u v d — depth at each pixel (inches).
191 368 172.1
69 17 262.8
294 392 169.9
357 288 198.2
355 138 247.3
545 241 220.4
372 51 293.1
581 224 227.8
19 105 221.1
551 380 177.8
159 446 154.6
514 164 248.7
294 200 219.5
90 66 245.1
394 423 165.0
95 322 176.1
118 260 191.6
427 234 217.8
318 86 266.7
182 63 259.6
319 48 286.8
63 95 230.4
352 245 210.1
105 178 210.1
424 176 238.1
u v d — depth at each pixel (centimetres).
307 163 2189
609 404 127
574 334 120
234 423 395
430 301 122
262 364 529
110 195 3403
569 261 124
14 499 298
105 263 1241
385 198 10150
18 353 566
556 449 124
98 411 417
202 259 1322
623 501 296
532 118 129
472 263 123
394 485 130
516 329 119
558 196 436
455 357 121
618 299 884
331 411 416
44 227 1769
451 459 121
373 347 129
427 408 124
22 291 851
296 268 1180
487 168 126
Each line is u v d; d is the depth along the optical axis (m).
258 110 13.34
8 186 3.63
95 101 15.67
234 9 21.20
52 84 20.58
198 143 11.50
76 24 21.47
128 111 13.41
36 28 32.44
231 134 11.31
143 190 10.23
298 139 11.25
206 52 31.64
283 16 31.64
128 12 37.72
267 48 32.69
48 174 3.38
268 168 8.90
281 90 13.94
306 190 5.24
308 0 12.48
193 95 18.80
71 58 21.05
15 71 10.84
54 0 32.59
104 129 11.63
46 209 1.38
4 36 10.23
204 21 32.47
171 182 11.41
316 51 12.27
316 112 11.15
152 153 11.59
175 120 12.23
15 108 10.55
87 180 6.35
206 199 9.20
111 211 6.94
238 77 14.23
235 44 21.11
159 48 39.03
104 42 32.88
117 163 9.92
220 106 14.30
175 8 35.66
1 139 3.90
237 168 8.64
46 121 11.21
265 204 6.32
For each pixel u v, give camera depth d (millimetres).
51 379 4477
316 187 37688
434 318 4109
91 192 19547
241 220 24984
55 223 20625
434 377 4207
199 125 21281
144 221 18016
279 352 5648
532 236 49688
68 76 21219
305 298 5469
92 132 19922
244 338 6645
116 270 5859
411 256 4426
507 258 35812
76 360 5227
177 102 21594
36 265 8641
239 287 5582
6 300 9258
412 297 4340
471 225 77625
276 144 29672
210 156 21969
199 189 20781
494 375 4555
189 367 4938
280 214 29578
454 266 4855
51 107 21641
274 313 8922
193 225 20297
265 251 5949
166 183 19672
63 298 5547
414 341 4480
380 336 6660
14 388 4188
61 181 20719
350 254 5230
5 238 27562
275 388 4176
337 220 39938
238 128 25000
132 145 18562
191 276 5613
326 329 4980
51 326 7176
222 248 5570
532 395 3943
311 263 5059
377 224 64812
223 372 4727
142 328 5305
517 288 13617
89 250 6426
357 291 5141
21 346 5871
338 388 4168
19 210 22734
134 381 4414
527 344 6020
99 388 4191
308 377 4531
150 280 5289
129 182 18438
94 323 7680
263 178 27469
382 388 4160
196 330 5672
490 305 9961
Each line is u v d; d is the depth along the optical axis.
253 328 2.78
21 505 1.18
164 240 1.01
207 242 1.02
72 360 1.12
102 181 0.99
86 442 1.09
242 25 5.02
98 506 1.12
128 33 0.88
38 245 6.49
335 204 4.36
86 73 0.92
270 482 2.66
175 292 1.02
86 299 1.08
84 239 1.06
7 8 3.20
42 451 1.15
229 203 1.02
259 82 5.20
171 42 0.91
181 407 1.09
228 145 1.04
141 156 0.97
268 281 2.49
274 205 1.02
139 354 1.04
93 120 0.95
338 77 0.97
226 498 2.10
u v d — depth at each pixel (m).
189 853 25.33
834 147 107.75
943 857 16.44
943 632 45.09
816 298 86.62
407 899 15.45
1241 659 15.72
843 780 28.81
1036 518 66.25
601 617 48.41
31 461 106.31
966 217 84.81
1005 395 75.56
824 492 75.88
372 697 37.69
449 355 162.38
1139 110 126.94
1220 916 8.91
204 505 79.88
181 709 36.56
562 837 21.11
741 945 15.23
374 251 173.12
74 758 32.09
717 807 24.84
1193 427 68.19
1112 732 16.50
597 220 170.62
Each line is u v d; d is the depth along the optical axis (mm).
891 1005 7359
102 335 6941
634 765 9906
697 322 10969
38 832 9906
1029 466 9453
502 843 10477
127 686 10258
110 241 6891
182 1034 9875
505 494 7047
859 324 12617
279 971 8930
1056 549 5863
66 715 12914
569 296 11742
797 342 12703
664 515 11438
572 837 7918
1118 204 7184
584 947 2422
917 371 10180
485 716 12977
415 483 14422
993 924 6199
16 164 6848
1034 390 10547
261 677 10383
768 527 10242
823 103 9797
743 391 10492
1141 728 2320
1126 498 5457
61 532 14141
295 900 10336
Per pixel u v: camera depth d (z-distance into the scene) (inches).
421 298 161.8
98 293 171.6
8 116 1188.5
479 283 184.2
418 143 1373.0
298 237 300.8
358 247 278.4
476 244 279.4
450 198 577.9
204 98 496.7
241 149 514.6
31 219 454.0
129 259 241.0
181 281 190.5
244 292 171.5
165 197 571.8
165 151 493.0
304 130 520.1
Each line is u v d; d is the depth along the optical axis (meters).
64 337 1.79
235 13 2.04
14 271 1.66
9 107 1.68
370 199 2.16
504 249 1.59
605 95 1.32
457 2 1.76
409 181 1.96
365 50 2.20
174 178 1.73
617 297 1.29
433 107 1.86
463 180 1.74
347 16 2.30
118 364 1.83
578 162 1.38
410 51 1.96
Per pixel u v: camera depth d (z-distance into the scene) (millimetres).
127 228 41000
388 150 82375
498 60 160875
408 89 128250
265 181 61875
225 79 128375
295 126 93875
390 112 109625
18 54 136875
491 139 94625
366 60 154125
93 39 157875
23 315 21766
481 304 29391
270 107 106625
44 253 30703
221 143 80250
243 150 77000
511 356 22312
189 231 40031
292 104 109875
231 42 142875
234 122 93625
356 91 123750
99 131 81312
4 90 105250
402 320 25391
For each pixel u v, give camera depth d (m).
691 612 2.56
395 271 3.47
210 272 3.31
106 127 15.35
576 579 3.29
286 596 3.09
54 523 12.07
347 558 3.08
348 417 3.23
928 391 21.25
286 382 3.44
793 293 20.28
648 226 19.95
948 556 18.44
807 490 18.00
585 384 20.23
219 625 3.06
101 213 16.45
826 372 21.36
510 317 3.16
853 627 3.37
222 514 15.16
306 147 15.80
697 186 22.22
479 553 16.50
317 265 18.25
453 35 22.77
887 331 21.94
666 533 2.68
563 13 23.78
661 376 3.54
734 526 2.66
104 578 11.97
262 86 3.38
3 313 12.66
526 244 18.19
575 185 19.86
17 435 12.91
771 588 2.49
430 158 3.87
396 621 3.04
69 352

- WHAT THE TASK REQUIRES
Each entry above, in full, should be output exactly as it reads.

- WRITTEN ANSWER
u v d — depth at each pixel (inches).
191 368 172.1
69 17 262.8
294 392 169.9
357 288 198.2
355 138 247.3
545 241 220.4
372 51 293.1
581 224 227.8
19 105 221.1
551 380 177.8
159 446 154.6
514 164 248.7
294 200 219.5
90 66 245.1
394 423 165.0
95 322 176.1
118 260 191.6
427 234 217.8
318 86 266.7
182 63 259.6
319 48 286.8
63 95 230.4
352 245 210.1
105 178 210.1
424 176 238.1
u v d — depth at each pixel (centimetres).
307 163 2189
609 404 127
574 334 120
234 423 395
430 301 122
262 364 529
110 195 3403
569 261 124
14 499 298
105 263 1241
385 198 10150
18 353 566
556 449 124
98 411 417
202 259 1322
623 501 296
532 118 129
472 263 123
394 485 130
516 329 119
558 196 436
455 357 121
618 299 884
331 411 416
44 227 1769
451 459 121
373 347 129
427 408 124
22 291 851
296 268 1180
487 168 126
Each line is u v d; d is the depth along the optical axis (m).
258 110 13.34
8 186 3.63
95 101 15.67
234 9 21.20
52 84 20.58
198 143 11.50
76 24 21.47
128 111 13.41
36 28 32.44
231 134 11.31
143 190 10.23
298 139 11.25
206 52 31.64
283 16 31.64
128 12 37.72
267 48 32.69
48 174 3.38
268 168 8.90
281 90 13.94
306 190 5.24
308 0 12.48
193 95 18.80
71 58 21.05
15 71 10.84
54 0 32.59
104 129 11.63
46 209 1.38
4 36 10.23
204 21 32.47
171 182 11.41
316 51 12.27
316 112 11.15
152 153 11.59
175 120 12.23
15 108 10.55
87 180 6.35
206 199 9.20
111 211 6.94
238 77 14.23
235 44 21.11
159 48 39.03
104 42 32.88
117 163 9.92
220 106 14.30
175 8 35.66
1 139 3.90
237 168 8.64
46 121 11.21
265 204 6.32
For each pixel u v, give camera depth d (millimetres).
51 379 4477
316 187 37688
434 318 4109
91 192 19547
241 220 24984
55 223 20625
434 377 4207
199 125 21281
144 221 18016
279 352 5648
532 236 49688
68 76 21219
305 298 5469
92 132 19922
244 338 6645
116 270 5859
411 256 4426
507 258 35812
76 360 5227
177 102 21594
36 265 8641
239 287 5582
6 300 9258
412 297 4340
471 225 77625
276 144 29672
210 156 21969
199 189 20781
494 375 4555
189 367 4938
280 214 29578
454 266 4855
51 107 21641
274 313 8922
193 225 20297
265 251 5949
166 183 19672
63 298 5547
414 341 4480
380 336 6660
14 388 4188
61 181 20719
350 254 5230
5 238 27562
275 388 4176
337 220 39938
238 128 25000
132 145 18562
191 276 5613
326 329 4980
51 326 7176
222 248 5570
532 395 3943
311 263 5059
377 224 64812
223 372 4727
142 328 5305
517 288 13617
89 250 6426
357 291 5141
21 346 5871
338 388 4168
19 210 22734
134 381 4414
527 344 6020
99 388 4191
308 377 4531
150 280 5289
129 182 18438
94 323 7680
263 178 27469
382 388 4160
196 330 5672
490 305 9961
Each line is u v d; d is the depth along the optical axis.
253 328 2.78
21 505 1.18
164 240 1.01
207 242 1.02
72 360 1.12
102 181 0.99
86 442 1.09
242 25 5.02
98 506 1.12
128 33 0.88
38 245 6.49
335 204 4.36
86 73 0.92
270 482 2.66
175 292 1.02
86 299 1.08
84 239 1.06
7 8 3.20
42 451 1.15
229 203 1.02
259 82 5.20
171 42 0.91
181 407 1.09
228 145 1.04
141 156 0.97
268 281 2.49
274 205 1.02
139 354 1.04
93 120 0.95
338 77 0.97
226 498 2.10
u v d — depth at each pixel (m).
189 853 25.33
834 147 107.75
943 857 16.44
943 632 45.09
816 298 86.62
407 899 15.45
1241 659 15.72
843 780 28.81
1036 518 66.25
601 617 48.41
31 461 106.31
966 217 84.81
1005 395 75.56
824 492 75.88
372 697 37.69
449 355 162.38
1139 110 126.94
1220 916 8.91
204 505 79.88
181 709 36.56
562 837 21.11
741 945 15.23
374 251 173.12
74 758 32.09
717 807 24.84
1193 427 68.19
1112 732 16.50
597 220 170.62
Each line is u v d; d is the depth along the optical axis (mm).
891 1005 7359
102 335 6941
634 765 9906
697 322 10969
38 832 9906
1029 466 9453
502 843 10477
127 686 10258
110 241 6891
182 1034 9875
505 494 7047
859 324 12617
279 971 8930
1056 549 5863
66 715 12914
569 296 11742
797 342 12703
664 515 11438
572 837 7918
1118 204 7184
584 947 2422
917 371 10180
485 716 12977
415 483 14422
993 924 6199
16 164 6848
1034 390 10547
261 677 10383
768 527 10242
823 103 9797
743 391 10492
1141 728 2320
1126 498 5457
61 532 14141
295 900 10336
Per pixel u v: camera depth d (z-distance into the scene) (inches).
421 298 161.8
98 293 171.6
8 116 1188.5
479 283 184.2
418 143 1373.0
298 237 300.8
358 247 278.4
476 244 279.4
450 198 577.9
204 98 496.7
241 149 514.6
31 219 454.0
129 259 241.0
181 281 190.5
244 292 171.5
165 197 571.8
165 151 493.0
304 130 520.1
Each line is u v d; d is the depth along the optical axis (meters).
64 337 1.79
235 13 2.04
14 271 1.66
9 107 1.68
370 199 2.16
504 249 1.59
605 95 1.32
457 2 1.76
409 181 1.96
365 50 2.20
174 178 1.73
617 297 1.29
433 107 1.86
463 180 1.74
347 16 2.30
118 364 1.83
578 162 1.38
410 51 1.96
Per pixel u v: camera depth d (z-distance into the scene) (millimetres).
127 228 41000
388 150 82375
498 60 160875
408 89 128250
265 181 61875
225 79 128375
295 126 93875
390 112 109625
18 54 136875
491 139 94625
366 60 154125
93 39 157875
23 315 21766
481 304 29391
270 107 106625
44 253 30703
221 143 80250
243 150 77000
511 356 22312
189 231 40031
292 104 109875
231 42 142875
234 122 93625
356 91 123750
99 131 81312
4 90 105250
402 320 25391
For each pixel u v, give camera depth d (m).
691 612 2.56
395 271 3.47
210 272 3.31
106 127 15.35
576 579 3.29
286 596 3.09
54 523 12.07
347 558 3.08
348 417 3.23
928 391 21.25
286 382 3.44
793 293 20.28
648 226 19.95
948 556 18.44
807 490 18.00
585 384 20.23
219 625 3.06
101 213 16.45
826 372 21.36
510 317 3.16
853 627 3.37
222 514 15.16
306 147 15.80
697 186 22.22
479 553 16.50
317 265 18.25
453 35 22.77
887 331 21.94
666 533 2.68
563 13 23.78
661 376 3.54
734 526 2.66
104 578 11.97
262 86 3.38
3 313 12.66
526 244 18.19
575 185 19.86
17 435 12.91
771 588 2.49
430 158 3.87
396 621 3.04
69 352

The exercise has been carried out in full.